Comme on le sait, la dérive autoritaire a été de mise. Le déploiement massif de policiers a augmenté le terreau fertile du foyer insurrectionnel. Le proverbe chilien est respecté : « Nous réagissons quand l’eau nous arrive jusqu’au cou ». Aux manifestations étudiantes des premières heures s’est joint un mouvement tirant sa puissance d’un élan populaire spontané dans son action mais inévitable sur le fond, du fait de son sommeil bien trop long. Les décisions du Président Pinera de recourir à l’armée et à l’installation d’un couvre-feu à 19 heures ont ajouté au malaise social le rappel d’un terrible souvenir : l’assassinat du président Allende lors du coup d’état du 11 septembre 1973 suivi des vingt ans de répression contre les opposants politiques par la Dictature de Pinochet. L’armée n’avait pas été déployée dans les rues depuis cette époque gravée dans les mémoires. Fin octobre, pas moins de vingt-mille militaires ont été appelés hors de leurs casernes pour faire « régner l’ordre » dans les rues. Après plusieurs jours de tensions, le Président Pinera, l’une des cinq personnes les plus riches du Chili d’après la revue Forbes (2,5 milliards d’euros), a annoncé la suspension du couvre-feu et le retrait de la mesure originelle tant décriée. Les « temps meilleurs » promis par Pinera lors de sa campagne électorale sont devenus les pires.

Mais la révolution citoyenne chilienne veut balayer les dernières ruines bien présentes de l’ère Pinochet. Parmi ses revendications, le départ du Président Pinera, un changement de modèle économique ainsi qu’une vaste refonte des institutions et de la Constitution de 1980, adoptée sous la dictature, et encore en vigueur aujourd’hui.

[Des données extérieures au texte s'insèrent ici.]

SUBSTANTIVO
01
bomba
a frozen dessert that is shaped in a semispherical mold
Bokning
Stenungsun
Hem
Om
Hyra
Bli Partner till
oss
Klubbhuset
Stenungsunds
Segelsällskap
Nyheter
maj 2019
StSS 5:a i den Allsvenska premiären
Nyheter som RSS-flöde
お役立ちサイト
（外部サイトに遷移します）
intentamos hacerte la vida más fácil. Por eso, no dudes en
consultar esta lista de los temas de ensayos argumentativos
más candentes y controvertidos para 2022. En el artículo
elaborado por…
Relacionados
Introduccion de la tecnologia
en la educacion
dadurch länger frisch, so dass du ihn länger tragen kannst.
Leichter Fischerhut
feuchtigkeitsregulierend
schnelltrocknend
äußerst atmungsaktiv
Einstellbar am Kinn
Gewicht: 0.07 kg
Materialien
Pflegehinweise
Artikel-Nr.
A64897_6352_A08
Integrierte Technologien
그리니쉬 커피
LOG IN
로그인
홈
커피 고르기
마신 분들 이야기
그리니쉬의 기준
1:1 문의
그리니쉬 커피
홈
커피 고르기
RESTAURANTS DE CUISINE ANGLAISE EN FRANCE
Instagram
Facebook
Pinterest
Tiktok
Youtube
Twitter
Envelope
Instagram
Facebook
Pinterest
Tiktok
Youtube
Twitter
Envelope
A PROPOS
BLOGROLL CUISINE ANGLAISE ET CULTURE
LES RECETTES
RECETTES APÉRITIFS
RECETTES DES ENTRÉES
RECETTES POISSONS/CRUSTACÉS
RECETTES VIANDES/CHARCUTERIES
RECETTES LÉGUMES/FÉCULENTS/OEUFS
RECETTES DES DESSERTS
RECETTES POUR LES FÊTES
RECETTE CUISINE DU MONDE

Injustement surnommée « Constitution de la liberté », en hommage à son inspirateur Friedrich Hayek, père et apôtre du néolibéralisme, elle porta les germes d’une dérive économique, d’un État faible, et de droits sociaux foulés aux pieds. Deux ans après le coup d’État de 1973, Hayek et les « Chicago Boys » avaient déjà convaincus le dictateur Pinochet d’appliquer une politique économique de « choc » : privatisation de 400 entreprises, réduction du rôle de l’État etc.. De cette base néolibérale, l’accaparement des richesses par une infime partie d’ultra-riches n’a pas tardé : 1% de la population chilienne détient 26% du PIB du pays selon les données de la Commission économique pour l’Amérique latine et les Caraïbes, la CEPAL. Les scandales ne manquent pas non plus : de grands groupes pharmaceutiques ont passé un accord commun sur l’augmentation des prix des médicaments et comme seule sanction, ont été enjoints à suivre des « cours d’éthique ». Le modèle économique néolibéral est de fait à bout de souffle. L’accès à la santé, à l’éducation, l’eau ou l’énergie (dont la facture a augmenté de 10% en septembre) sont aux mains quasi-exclusive d’entités privées. Le système de retraites par capitalisation, créé en 1982 par Pinochet, assure une retraite inférieure au salaire minimum de 371 euros.

Reculades du gouvernement

Cette crise sociale au Chili, qui a fait 20 morts, plus d’un millier de blessés et 3 000 interpellations, a finalement contraint le gouvernement chilien à renoncer à accueillir la conférence de l’ONU sur le climat (la COP 25) prévue en décembre à Santiago et le sommet du forum de coopération économique Asie-Pacifique (Apec) les 16 et 17 novembre. Ces mesures, premières reculades d’un gouvernement aux abois, n’entament en rien la détermination du peuple chilien à reprendre le contrôle sur sa vie et sa patrie.

Malgré tous ces événements, les réponses politiques de la France se bornent à un silence coupable. Le gouvernement était bien plus prompt à réagir lorsqu’au Venezuela, un homme qui a posé avec les narcotrafiquants s’est autoproclamé Président non élu, bafouant les règles institutionnelles du pays. Pour que le peuple chilien soit entendu, la France doit activer sa diplomatie au service de la paix et des peuples, la voie entre l’ingérence et l’indifférence complice.